[Saved entries]

————————

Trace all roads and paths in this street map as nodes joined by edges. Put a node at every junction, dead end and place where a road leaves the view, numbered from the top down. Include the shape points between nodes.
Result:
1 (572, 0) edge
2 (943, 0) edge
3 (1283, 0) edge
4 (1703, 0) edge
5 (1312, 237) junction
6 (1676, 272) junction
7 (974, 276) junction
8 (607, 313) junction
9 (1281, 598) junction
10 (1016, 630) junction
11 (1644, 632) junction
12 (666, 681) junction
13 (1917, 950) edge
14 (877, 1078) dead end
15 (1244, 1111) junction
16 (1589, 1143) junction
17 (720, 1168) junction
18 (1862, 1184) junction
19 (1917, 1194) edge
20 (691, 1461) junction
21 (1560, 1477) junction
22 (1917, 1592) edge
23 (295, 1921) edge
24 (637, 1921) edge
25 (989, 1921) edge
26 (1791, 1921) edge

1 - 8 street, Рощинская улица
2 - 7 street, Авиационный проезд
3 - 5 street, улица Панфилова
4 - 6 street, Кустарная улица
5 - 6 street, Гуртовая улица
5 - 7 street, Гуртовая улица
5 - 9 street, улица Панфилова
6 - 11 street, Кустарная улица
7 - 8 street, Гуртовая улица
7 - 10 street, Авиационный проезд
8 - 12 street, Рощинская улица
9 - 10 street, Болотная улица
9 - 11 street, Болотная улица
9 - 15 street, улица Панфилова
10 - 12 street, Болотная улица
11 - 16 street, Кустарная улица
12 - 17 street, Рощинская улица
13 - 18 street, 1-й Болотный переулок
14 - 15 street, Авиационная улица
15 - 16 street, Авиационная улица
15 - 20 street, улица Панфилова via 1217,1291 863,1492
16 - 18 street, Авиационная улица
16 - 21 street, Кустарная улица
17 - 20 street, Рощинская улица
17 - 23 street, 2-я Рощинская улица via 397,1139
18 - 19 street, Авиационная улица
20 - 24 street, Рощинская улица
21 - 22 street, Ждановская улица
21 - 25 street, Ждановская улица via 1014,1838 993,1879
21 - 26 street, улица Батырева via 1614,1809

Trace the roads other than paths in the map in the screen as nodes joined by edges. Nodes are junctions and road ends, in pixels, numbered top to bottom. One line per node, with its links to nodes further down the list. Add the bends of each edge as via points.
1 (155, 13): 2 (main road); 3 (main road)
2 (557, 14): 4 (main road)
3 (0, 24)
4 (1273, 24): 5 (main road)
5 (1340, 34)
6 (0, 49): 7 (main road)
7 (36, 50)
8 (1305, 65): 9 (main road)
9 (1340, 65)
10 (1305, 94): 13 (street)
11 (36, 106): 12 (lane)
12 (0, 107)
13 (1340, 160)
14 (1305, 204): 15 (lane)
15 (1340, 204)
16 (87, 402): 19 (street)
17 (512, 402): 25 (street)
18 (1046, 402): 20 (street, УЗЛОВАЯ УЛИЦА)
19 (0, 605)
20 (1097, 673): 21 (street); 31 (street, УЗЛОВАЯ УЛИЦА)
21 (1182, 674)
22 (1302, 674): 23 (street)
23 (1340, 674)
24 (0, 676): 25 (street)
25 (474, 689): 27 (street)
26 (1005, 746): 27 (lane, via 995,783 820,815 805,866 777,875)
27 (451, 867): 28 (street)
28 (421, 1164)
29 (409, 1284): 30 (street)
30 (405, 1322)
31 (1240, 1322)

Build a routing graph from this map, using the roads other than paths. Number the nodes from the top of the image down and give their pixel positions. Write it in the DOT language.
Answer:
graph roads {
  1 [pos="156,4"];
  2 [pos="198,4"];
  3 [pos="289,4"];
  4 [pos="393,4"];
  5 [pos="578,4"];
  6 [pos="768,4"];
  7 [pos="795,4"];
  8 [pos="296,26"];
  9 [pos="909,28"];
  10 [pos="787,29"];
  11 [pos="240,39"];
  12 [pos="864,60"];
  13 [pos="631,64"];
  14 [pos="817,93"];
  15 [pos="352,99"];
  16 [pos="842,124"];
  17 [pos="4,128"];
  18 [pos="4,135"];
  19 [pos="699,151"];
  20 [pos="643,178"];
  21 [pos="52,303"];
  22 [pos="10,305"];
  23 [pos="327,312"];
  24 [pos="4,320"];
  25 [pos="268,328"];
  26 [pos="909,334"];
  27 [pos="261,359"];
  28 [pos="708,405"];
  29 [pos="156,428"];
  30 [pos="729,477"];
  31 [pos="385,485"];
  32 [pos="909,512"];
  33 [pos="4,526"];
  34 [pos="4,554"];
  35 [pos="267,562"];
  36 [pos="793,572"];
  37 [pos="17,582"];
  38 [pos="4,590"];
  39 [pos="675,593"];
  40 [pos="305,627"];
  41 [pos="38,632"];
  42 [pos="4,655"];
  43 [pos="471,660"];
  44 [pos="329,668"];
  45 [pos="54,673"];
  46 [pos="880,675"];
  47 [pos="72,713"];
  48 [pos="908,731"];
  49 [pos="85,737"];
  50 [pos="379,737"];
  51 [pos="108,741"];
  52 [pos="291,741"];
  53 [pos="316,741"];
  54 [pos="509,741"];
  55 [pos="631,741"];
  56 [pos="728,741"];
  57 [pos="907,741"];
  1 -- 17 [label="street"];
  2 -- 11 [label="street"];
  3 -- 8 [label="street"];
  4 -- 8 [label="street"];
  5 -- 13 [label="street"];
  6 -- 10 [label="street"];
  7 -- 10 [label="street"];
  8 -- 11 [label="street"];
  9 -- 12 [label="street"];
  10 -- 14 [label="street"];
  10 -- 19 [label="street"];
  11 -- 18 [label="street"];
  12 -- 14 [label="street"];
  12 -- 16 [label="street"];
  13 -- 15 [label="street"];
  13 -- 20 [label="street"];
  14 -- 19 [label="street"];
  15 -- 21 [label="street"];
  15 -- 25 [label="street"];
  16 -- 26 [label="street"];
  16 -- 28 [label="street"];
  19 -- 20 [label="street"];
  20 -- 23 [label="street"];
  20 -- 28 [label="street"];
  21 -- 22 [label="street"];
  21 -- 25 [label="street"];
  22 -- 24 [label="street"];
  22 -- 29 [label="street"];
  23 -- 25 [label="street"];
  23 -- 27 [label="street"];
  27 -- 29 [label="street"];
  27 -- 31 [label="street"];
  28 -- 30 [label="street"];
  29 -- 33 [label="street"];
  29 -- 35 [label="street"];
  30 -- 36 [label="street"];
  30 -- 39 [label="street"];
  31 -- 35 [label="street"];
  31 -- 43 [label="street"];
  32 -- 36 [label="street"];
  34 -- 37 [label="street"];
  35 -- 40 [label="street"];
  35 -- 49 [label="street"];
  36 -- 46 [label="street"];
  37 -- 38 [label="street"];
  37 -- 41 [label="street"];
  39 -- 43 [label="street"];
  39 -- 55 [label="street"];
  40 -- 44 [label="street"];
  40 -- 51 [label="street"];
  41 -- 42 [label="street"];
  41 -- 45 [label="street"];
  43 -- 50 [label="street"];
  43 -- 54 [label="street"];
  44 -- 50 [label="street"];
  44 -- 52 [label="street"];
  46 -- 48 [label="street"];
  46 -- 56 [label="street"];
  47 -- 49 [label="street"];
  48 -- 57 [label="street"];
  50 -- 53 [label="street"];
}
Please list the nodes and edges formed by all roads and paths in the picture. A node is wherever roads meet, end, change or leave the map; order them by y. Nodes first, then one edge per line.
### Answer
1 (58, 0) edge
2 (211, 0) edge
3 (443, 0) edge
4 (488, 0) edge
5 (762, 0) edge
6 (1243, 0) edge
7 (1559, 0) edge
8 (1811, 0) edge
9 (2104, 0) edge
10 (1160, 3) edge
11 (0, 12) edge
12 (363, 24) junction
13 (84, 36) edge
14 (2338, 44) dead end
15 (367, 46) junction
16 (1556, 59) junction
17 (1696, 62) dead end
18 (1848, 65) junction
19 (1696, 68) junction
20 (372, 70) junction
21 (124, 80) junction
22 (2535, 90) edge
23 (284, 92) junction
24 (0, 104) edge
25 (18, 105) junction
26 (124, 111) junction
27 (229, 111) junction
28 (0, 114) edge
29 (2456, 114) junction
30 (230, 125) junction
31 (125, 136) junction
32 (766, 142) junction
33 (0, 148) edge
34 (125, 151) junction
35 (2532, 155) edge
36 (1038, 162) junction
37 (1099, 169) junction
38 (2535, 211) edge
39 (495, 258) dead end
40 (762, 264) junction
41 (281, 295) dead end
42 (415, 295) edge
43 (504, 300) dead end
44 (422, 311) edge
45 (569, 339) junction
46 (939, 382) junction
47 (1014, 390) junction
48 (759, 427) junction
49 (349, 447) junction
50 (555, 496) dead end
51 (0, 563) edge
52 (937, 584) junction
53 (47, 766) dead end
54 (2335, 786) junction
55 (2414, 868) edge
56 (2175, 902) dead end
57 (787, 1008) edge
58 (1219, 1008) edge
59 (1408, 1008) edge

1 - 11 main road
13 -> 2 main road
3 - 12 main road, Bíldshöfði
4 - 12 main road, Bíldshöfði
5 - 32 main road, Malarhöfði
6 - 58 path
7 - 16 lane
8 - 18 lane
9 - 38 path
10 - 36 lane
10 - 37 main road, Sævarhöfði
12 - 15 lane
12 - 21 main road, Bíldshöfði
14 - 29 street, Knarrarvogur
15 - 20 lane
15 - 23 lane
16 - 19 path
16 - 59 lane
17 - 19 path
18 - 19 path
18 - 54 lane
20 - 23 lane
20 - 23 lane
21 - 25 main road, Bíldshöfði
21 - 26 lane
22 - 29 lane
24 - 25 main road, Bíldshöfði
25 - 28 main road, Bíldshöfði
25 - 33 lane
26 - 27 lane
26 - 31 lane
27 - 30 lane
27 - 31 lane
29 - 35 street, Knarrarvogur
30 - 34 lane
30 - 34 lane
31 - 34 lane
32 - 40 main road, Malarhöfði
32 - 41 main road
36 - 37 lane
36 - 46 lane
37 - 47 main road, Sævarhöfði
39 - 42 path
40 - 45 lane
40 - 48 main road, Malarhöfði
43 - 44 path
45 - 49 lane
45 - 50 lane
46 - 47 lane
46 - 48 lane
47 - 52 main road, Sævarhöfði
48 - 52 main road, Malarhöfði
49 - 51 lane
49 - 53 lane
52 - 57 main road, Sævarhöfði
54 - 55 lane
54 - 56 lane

————————

Each line of the data that has the string "Ждановская" should be returned.

● Result for this exercise:
21 - 22 street, Ждановская улица
21 - 25 street, Ждановская улица via 1014,1838 993,1879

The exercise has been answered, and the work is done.